Die Herkunft dieses Brauches reicht bis ins Mittelalter zurück. Der Hochzeitsbrauch kennt verschiedene Herkunftsvarianten. Möglich ist, dass unverheiratete Männer einfach eine Braut entführten und diese vor der Familie versteckt hielten. Eine andere Variante favorisiert die Theorie der Jus pirmae Noctis (das Recht der ersten Nacht), das angeblich dem Adel bzw. dem Lehensherren das Recht der Entjungferung einräumte. Geschichtliche Beweise dafür gibt es jedoch keine.
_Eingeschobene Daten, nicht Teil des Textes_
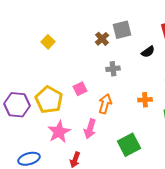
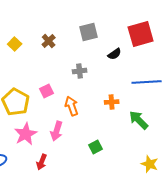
brown cross: (102, 39) -> (49, 41), moved
orange arrow: (105, 104) -> (72, 106), turned -36
green square: (129, 145) -> (96, 147), size x0.6

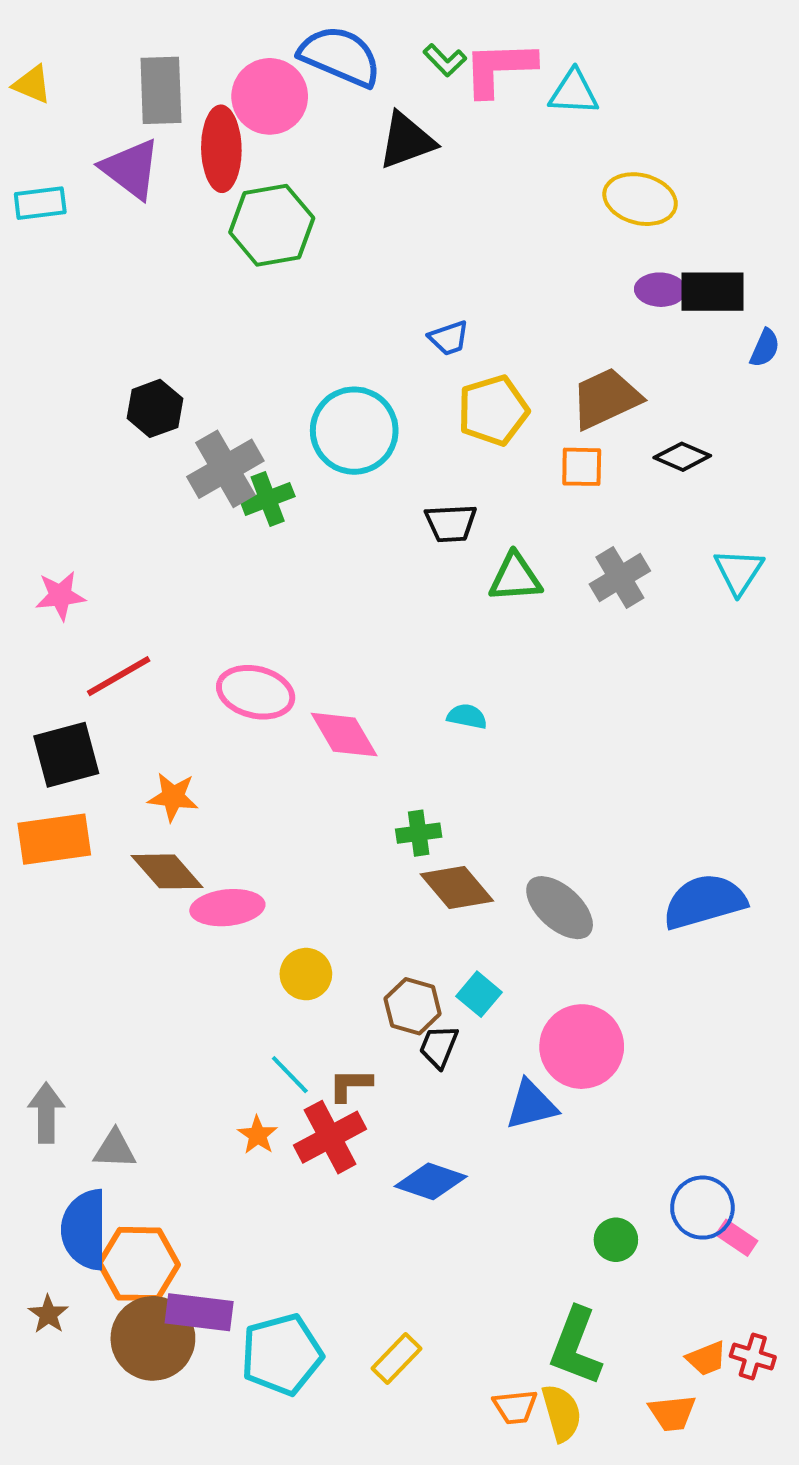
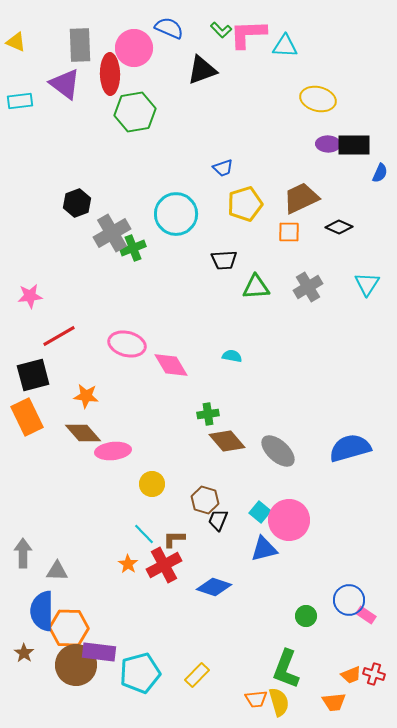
blue semicircle: (340, 56) -> (169, 28), size x0.7
orange rectangle: (54, 839) -> (27, 417), turned 72
cyan square: (479, 994) -> (260, 512), moved

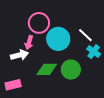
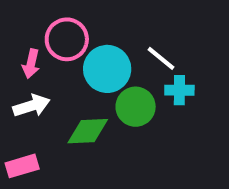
pink arrow: (29, 43) -> (31, 64), moved
cyan cross: (94, 52) -> (179, 90), turned -32
green circle: (71, 70) -> (136, 107), moved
Im Laufe des Abends wird die Braut, in einem unbeobachteten Moment, meist von Freunden entführt und in ein andere Gaststätte (meist in ein nahe gelegenes Lokal oder das Stammlokal des Bräutigams) gebracht.

Es sollte darauf geachtet werden, dass der Trauzeuge bei der Entführung nicht dabei ist und der Brautstrauß mitgenommen wird, da die Braut sonst „wertlos“ ist.

Nun muss der Bräutigam seine Braut finden und anschließend auslösen. Wer nun die Zeche bezahlen muss, variiert von Ort zu Ort, von Land zu Land. Ob Brautführer, Brautvater, Bräutigam oder Trauzeuge – jedenfalls lohnt es sich, den jeweiligen regionalen Brauch im Voraus zu kennen.
Die Entführung sollte nicht zu lange dauern, da sich in dieser Zeit die restlichen Gäste selbst unterhalten müssen und sich langweilen könnten.

Dieser Brauch wird heute auch oft umgedreht. Nun muss die Braut den Bräutigam finden.